───── TEXT PROVIDED ─────

The event monitor 134 monitors (as indicated by arrow 214) processes 210 running on the data processing system 110 in order to detect events 212 occurring in the processes 210. Furthermore, the event monitor 134 associates an importance level 218 with each occurred event 212 (as indicated by dashed arrow 216). The importance levels for a plurality of possibly occurring events may be application-specific and predefined by an operator. The importance levels may also be autonomously determined by the data processing system 110 on the basis of predefined generic importance patterns. Such generic importance patterns may, for example, indicate that for any application executing in the data processing system 110 events occurring at initialization of the application are more important than events immediately following the initialization. In another embodiment, the importance levels may be autonomously determined by the data processing system 110 on the basis of the system status parameters 202, thereby correlating the occurring events 212 with a current system status. By way of example, any combination of the above-described possibilities is considered. For instance, the importance levels may be autonomously determined by the data processing system 110 on the basis of the system status parameters 202 and additionally be weighted on the basis of the predefined generic importance patterns. Persons skilled in the art will recognize other embodiments for defining or determining the importance levels.

The action processing unit 136 correlates the system status parameters 202 monitored by the system status parameter monitor 132 with the evolution of the processes 210 monitored by the event monitor 134. In addition, the action processing unit 136 analyses the occurred events 212. Thus, the action processing unit 136 determines whether a problem appeared which may be indicative of a possible future failure. If a problem needs to be addressed, the action processing unit 136 identifies a predetermined action to be taken in the data processing system 110. In one embodiment, the predetermined action is identified on the basis of at least one of the associated importance levels 218 and at least one of the system status parameters 202.

─────

→ TASK ITEM A
From the event-monitoring passage, list every monitor or unit it names, along with its reference number.
→ TASK ITEM B
Carry the event-monitoring passage forward from its last sentence, keeping its style.
The items that come next have nothing to do with the event-monitoring passage.

───── PROVIDED RECORDS ─────

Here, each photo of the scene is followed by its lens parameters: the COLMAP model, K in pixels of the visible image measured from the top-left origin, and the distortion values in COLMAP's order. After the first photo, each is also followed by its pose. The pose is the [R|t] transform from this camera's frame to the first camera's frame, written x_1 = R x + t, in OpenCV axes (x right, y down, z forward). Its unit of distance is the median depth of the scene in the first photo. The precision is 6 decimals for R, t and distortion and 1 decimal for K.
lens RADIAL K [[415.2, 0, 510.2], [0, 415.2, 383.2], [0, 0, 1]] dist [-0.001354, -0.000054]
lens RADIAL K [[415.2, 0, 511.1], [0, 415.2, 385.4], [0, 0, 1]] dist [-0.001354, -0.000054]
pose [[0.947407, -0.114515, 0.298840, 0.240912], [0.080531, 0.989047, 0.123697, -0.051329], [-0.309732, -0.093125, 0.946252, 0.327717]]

─────
───── PROVIDED RECORDS ─────

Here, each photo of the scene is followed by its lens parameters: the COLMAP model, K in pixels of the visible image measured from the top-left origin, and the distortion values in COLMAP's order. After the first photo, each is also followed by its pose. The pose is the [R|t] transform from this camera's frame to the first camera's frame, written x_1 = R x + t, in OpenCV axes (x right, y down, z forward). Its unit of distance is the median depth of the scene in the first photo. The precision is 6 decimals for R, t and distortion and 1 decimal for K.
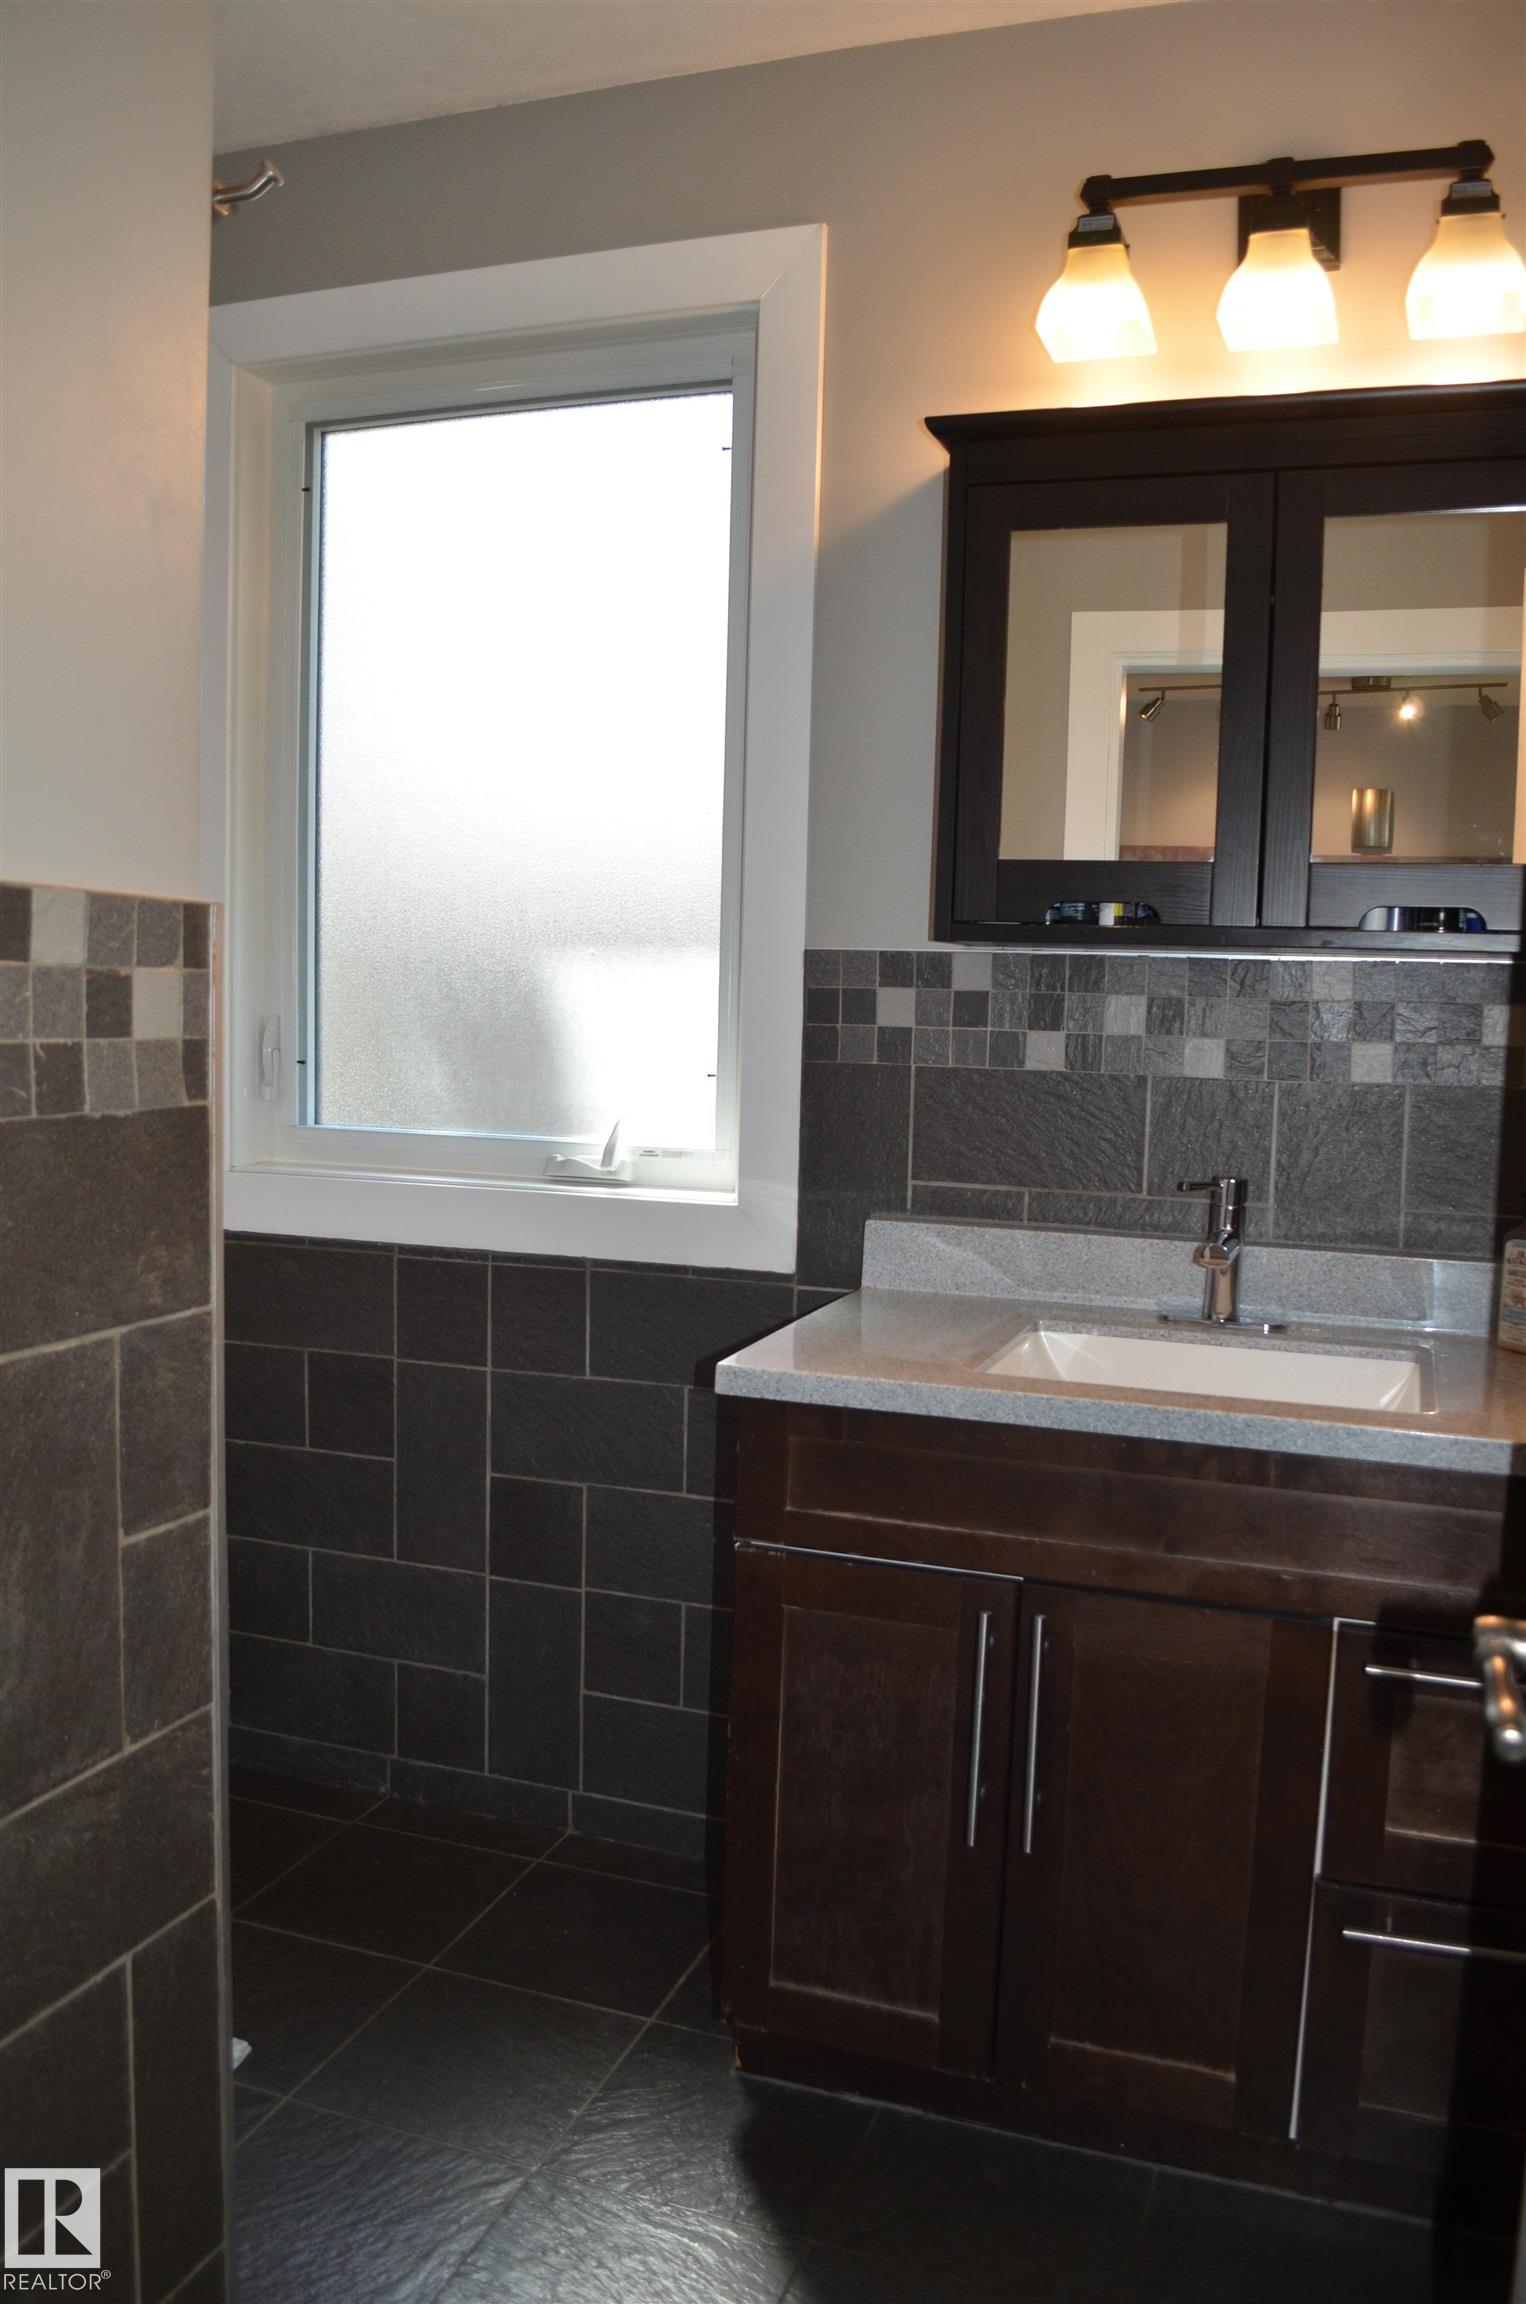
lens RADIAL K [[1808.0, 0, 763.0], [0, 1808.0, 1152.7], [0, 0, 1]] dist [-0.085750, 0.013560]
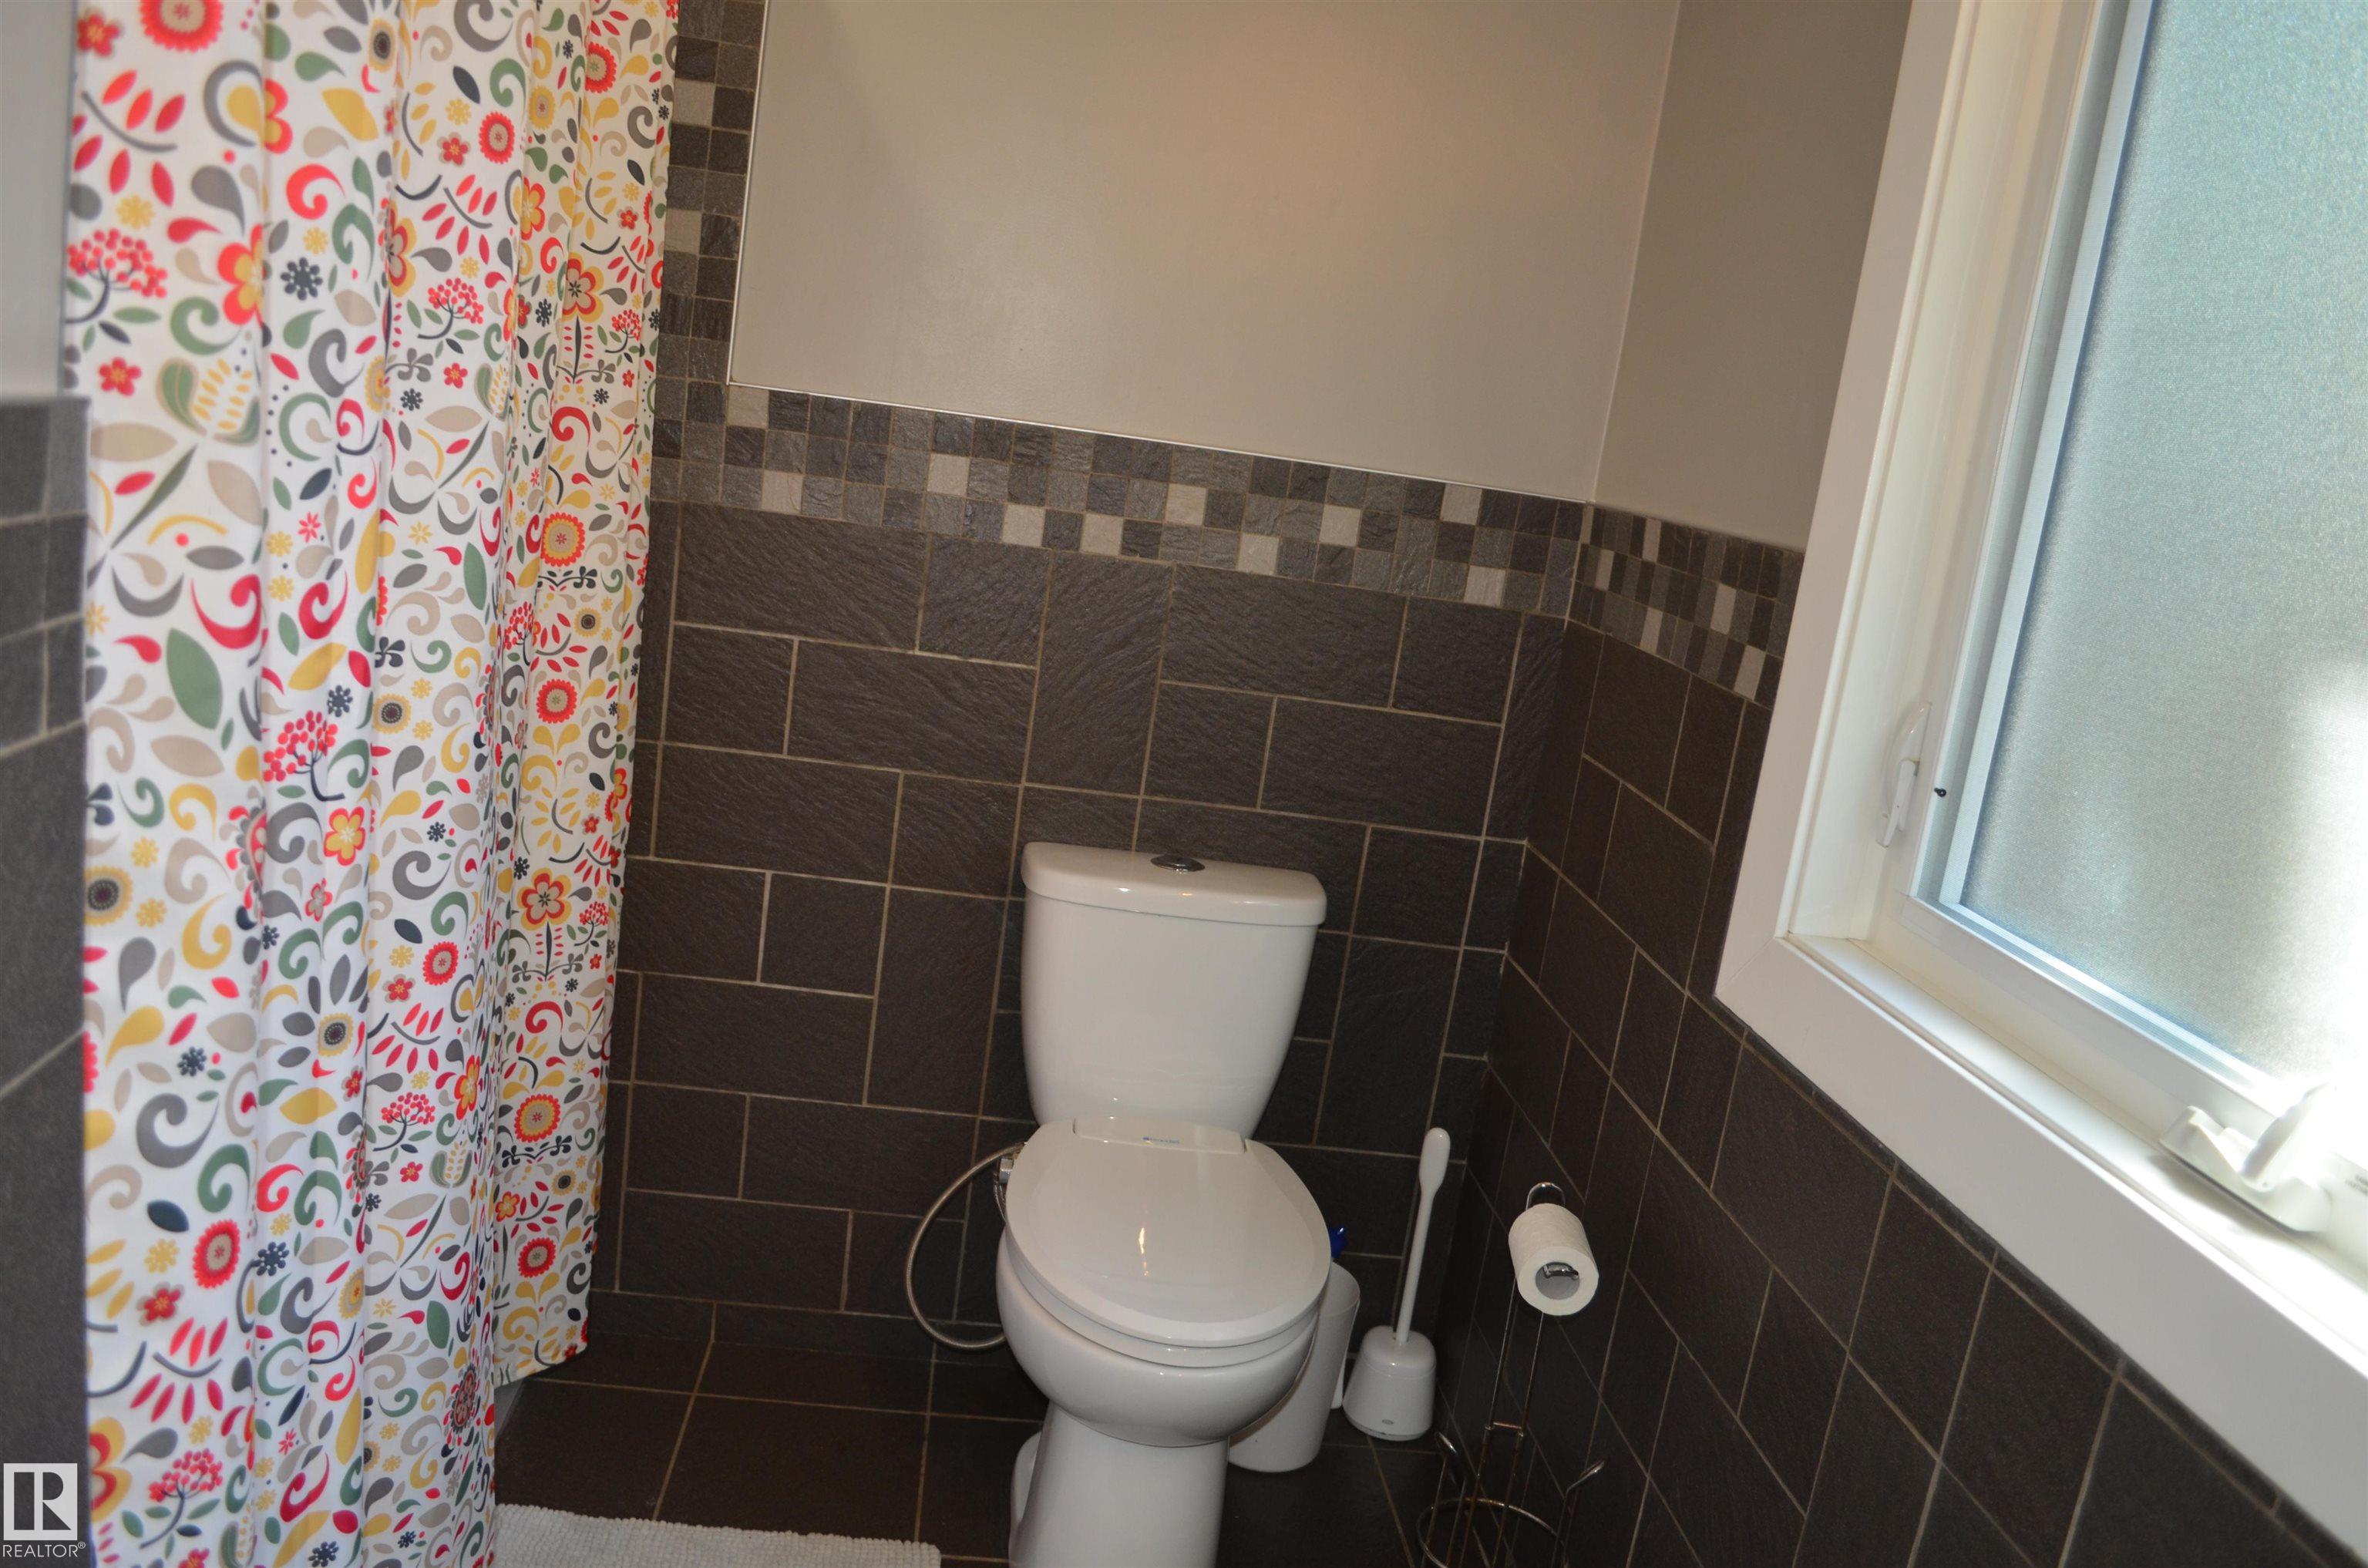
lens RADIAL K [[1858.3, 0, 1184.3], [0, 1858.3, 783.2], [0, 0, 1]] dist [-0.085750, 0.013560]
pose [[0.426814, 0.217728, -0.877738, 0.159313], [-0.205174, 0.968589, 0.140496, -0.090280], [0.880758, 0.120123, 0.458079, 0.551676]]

─────

→ REPLY A
- event monitor 134
- system status parameter monitor 132
- action processing unit 136

→ REPLY B
The predetermined action to be taken includes managing logging activity of the data processing system 110. If, for instance, the problem is determined on the basis of the system status parameters 202 but cannot be unambiguously attributed to a specific process, the action processing unit 136 may increase logging activity for all processes running on the data processing system 110. If the problem is related to an event in a specific process, a running log process may be initiated to create log file entries 220 for all subsequently occurring events in the specific process. The log file entries 220 are stored in a corresponding log file 222 which is illustratively contained in the database 139. The predetermined action to be taken may further include notification 240 of a user of the occurred event 212 or the appeared problem and acting on allocated processing (CPU) and/or storage capacities 230, e.g., in order to inhibit increased storage and processing capacity usage of the specific process. Acting on allocated CPU and/or storage capacities 230 may additionally include (as indicated by dashed arrow 250) an increase of allocated storage capacity for the log file 222 in the database 139, if logging activity is increased.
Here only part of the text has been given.